—Ma foi —dijo Danglars—, no sería una mala especulación, según creo, y ya sabe que yo soy un especulador.
—No estará pensando en la señorita Danglars, espero; ¿le gustaría que Albert le cortara el cuello al pobre Andrea?
—Albert —repitió Danglars, encogiéndose de hombros—; bah, creo que a él le importaría muy poco.
—Pero está prometido a su hija, ¿creo?
—Bien, el señor de Morcerf y yo hemos hablado de este matrimonio, pero la señora de Morcerf y Alberto...
“¿No querrá decir usted que no sería un buen partido?”
—En efecto, imagino que la señorita Danglars vale tanto como el señor de Morcerf.

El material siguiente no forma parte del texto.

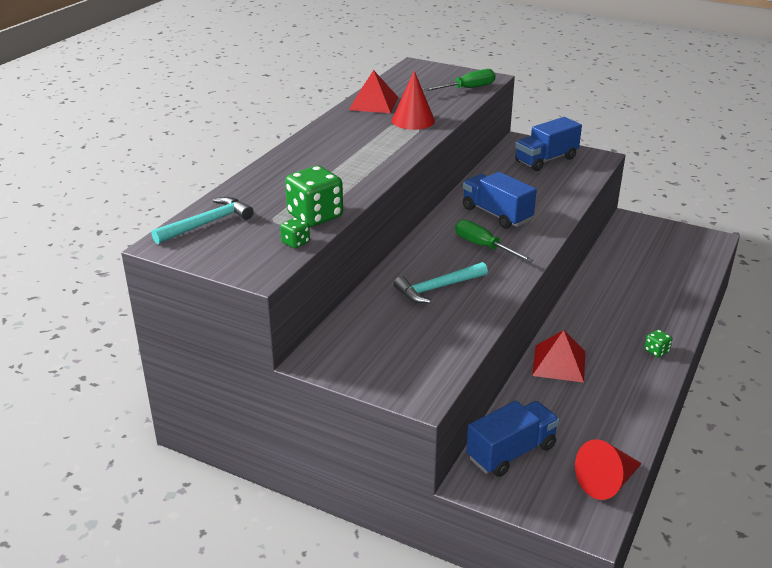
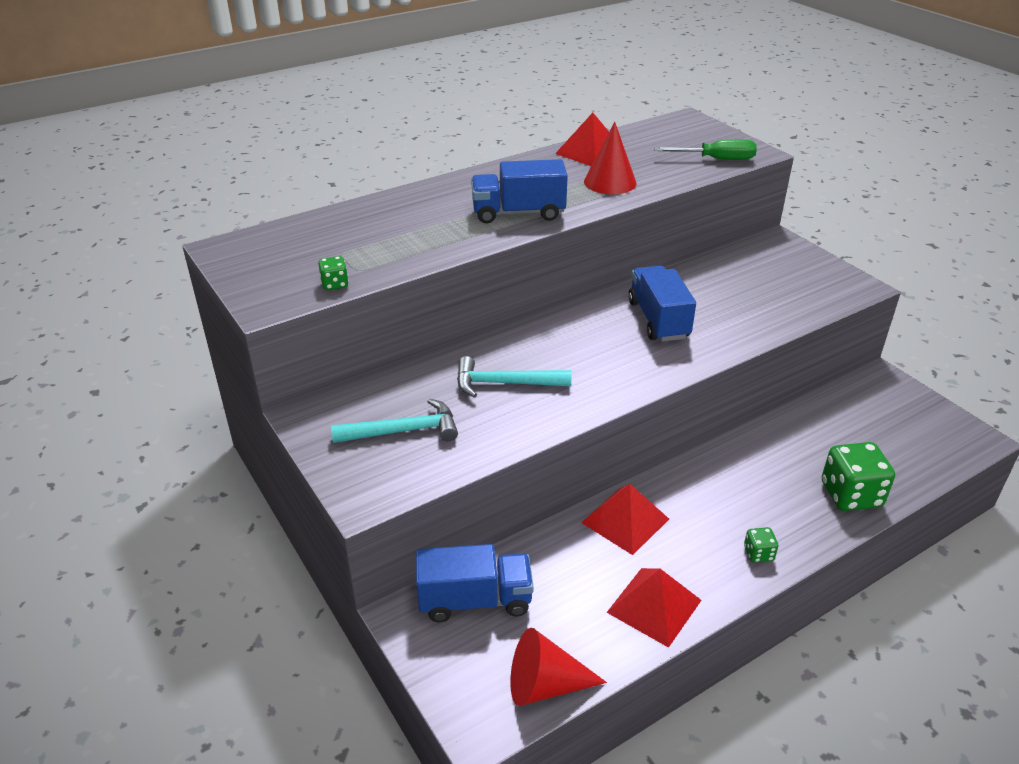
camera: 30 degrees right, 5 degrees up
(207, 223) = (282, 239): turquoise hammer -> turquoise hammer (403, 431)
(315, 216) = (386, 261): green dice -> green dice (851, 495)
(483, 246) = (604, 352): green screwdriver -> none
(546, 160) = (786, 271): blue truck -> blue truck (518, 213)
(626, 407) = (654, 606): none -> red pyramid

—La fortuna de mademoiselle Danglars será cuantiosa, sin duda, sobre todo si el telégrafo no vuelve a equivocarse.
—Oh, no me refiero solo a su fortuna; pero dime—
¿Qué?
“¿Por qué no invitó al señor y a la señora de Morcerf a su cena?”
—Lo hice, pero se disculpó con el pretexto de que Madame de Morcerf tenía que ir a Dieppe por prescripción de baños de mar.
—Sí, sí —dijo Danglars, riendo—, le sentaría de maravilla.
—¿Por qué lo dices?
“Porque es el aire que ella siempre respiró en su juventud.”
Monte Cristo no hizo caso de esta malintencionada observación.